Special to The Seattle Times

"We were actually reading the instruction book for the camera while conducting our interviews," says Ward M. Powers, very novice director of "One: The Movie."

Powers is not the first amateur filmmaker to fumble his way through a documentary. But his accommodating interviewees include some of the leading spiritual figures, writers and teachers of our time, among them Llewellyn Vaughan-Lee, a sheikh of the Naqshandi Sufi Order; Thich Nhat Hahn, the Vietnamese Buddhist monk and author of "The Miracle of Mindfulness"; and Thomas Keating, a Trappist monk who instructs in the contemplative prayer tradition.

Powers, a 48-year-old Michigan trial lawyer, and his wife, Diane, a community activist, were reflecting in 2002 on the divisiveness of the world after Sept. 11.

Powers says he awoke one day with a strong impulse to make a film about that which unites humanity.

"I was comfortable with my law practice and family," says Powers, a father of three. "I wondered, should I just duck my head while everything is fragmenting? My wife and I asked ourselves, how can we help remind the world that it is really one?"

Diane signed on as co-producer, and Powers enlisted his equally inexperienced cousin, Chad Munce, and best friend, Scott Carter. They bought a video camera and learned on the job.

Powers says his first notion was to compile a list of life's big questions — about destiny, our purpose in the universe, death — and conduct street interviews with ordinary people.

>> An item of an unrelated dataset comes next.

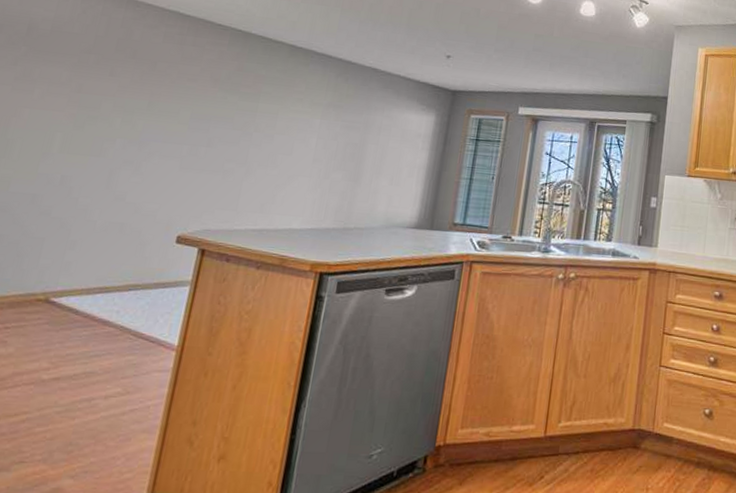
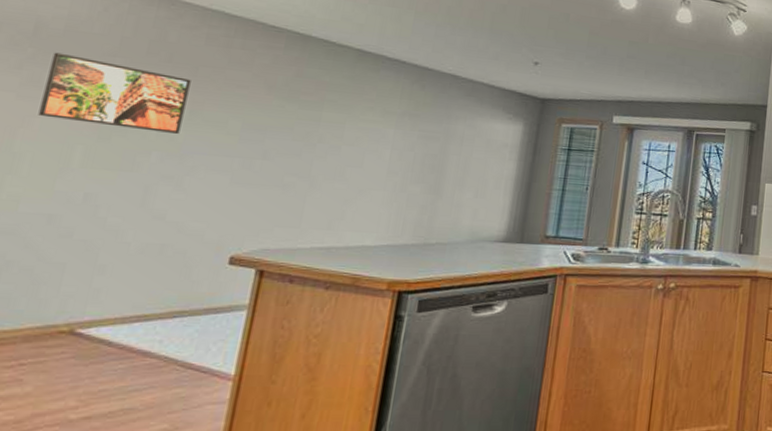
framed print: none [28,50,151,123] -> present [38,52,191,134]

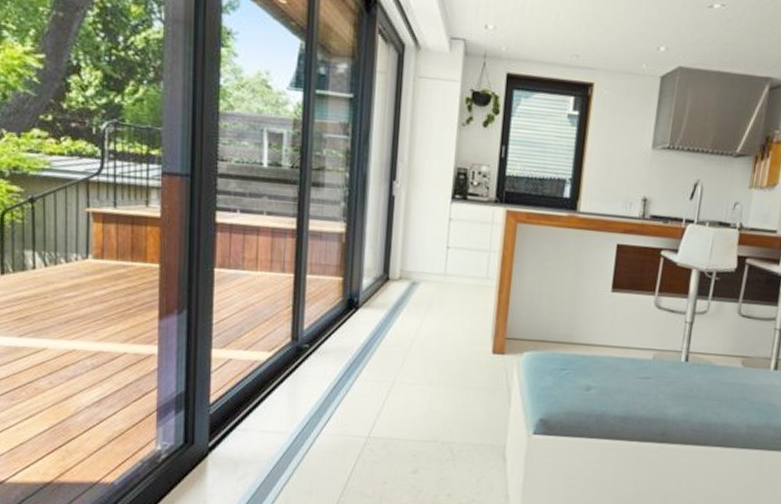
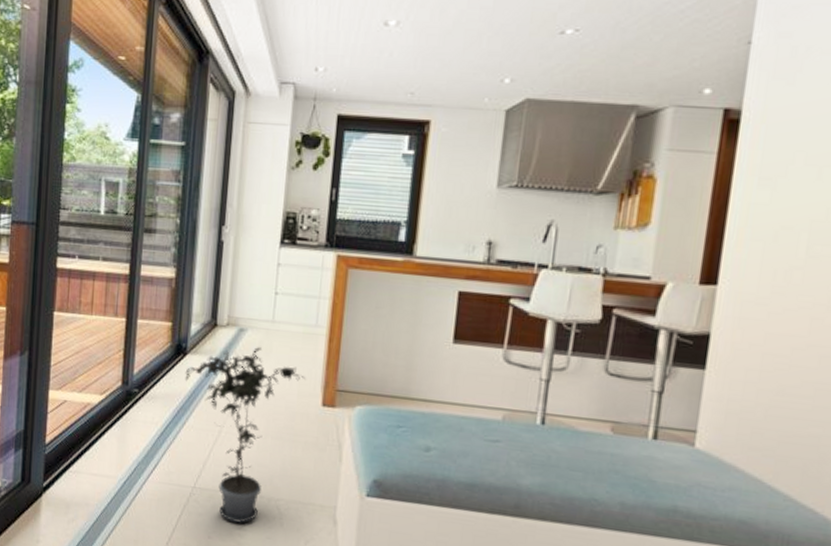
potted plant: none [357,300,477,467] -> present [185,347,306,523]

Director interview: Ward M. Powers


"One" astutely incorporates some of that material, statements ranging from casual cruelty to jazzy illumination. But Powers quickly realized that approach would not be sufficient and contacted Keating, Deepak Chopra, Ram Dass and numerous other spiritual leaders, most of whom agreed to speak on camera.

One who didn't, philosopher-psychologist Ken Wilber, a pioneer in integrating mysticism and science, nevertheless helped Powers set the film's tone.

"He gave us a butt-kicking," Powers says. "He got us past a simplistic vision of oneness and said most people see the world in dualistic terms — 'me' and the 'other,' or 'me' in this world, 'God' somewhere else.

"He said, find the voice in each person's head in the audience and go one above it. That helped us give the film its evolving, spiral shape, gradually leading from dualism to compassion to living in the present moment to the meaning of life to who is God to oneness."

"One: The Movie" is currently without a distributor; its fortunes in Seattle will be key to its future.

Powers will be at "One's" opening tonight, though he previously witnessed a Seattle audience's strong reaction at a screening and was stirred by the response to a deeply moving statement by Keating.

"I could see a collective gasp," says Powers. "If this film only plays one night here and there, so be it. Whatever happens is better than if it had never happened."